To do
(a) In the passage about the Robert Prime gallery, which gallery artist is identified as a 1997 Turner Prize nominee?
(b) Proceed with the passage about the Robert Prime gallery, writing on from its final sentence.

──────── Page text ────────

Since it opened in March 1996, Robert Prime has provided a valuable showcase not only for British artists, but for those from Europe and the US, who often enjoy a considerable international reputation, but are not so often seen in the UK. Gallery artists have included Liam Gillick; the 1997 Turner Prize nominee, Angela Bulloch; the American, Jim Isermann and Candida Hofer from Germany. In the future, some of these artists will work with Mr Magnani, some with Mr Corvi Mora, and some will be shared between them both.

──────── Raw data ────────

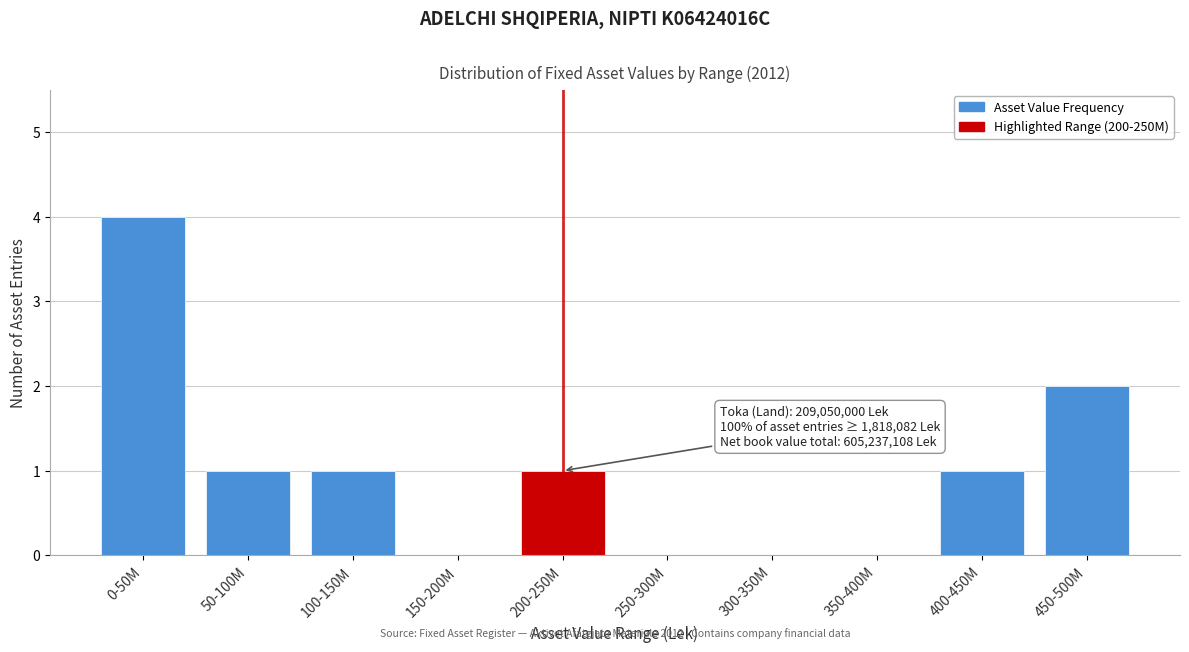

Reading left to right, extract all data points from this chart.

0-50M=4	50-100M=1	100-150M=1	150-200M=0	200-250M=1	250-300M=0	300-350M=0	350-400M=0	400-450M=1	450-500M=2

────────
──────── Raw data ────────

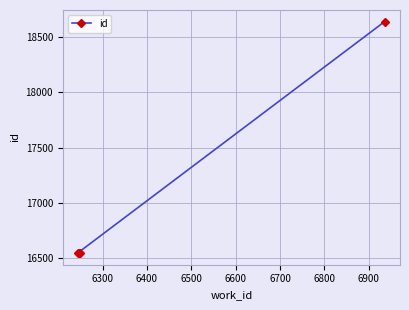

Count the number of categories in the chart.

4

────────

Expected results
(a) Angela Bulloch

(b)
“Everything will be very flexible and organic; issues of representation are losing importance as artists increasingly act on their own behalf. It is more about the relationship with the artist,” says Mr Corvi-Mora, who also reveals that Robert Prime will continue to exist, albeit in an ad hoc manner. “We are going to keep the name Robert Prime for the times we do something together, be it publications, exhibitions or the production of work. We’re going to play around with the idea of a triangular structure. We envisage new ways of working, at least in London.” However, these new ways of working have nothing to do with Mr Corvi-Mora’s recent marriage to Cornelia Grassi, whose Greengrassi Gallery around the corner in Fitzroy Street remains determinedly independent from any such mergers or triangular ventures. “Our partnership is strictly personal,” stresses Mr Corvi-Mora.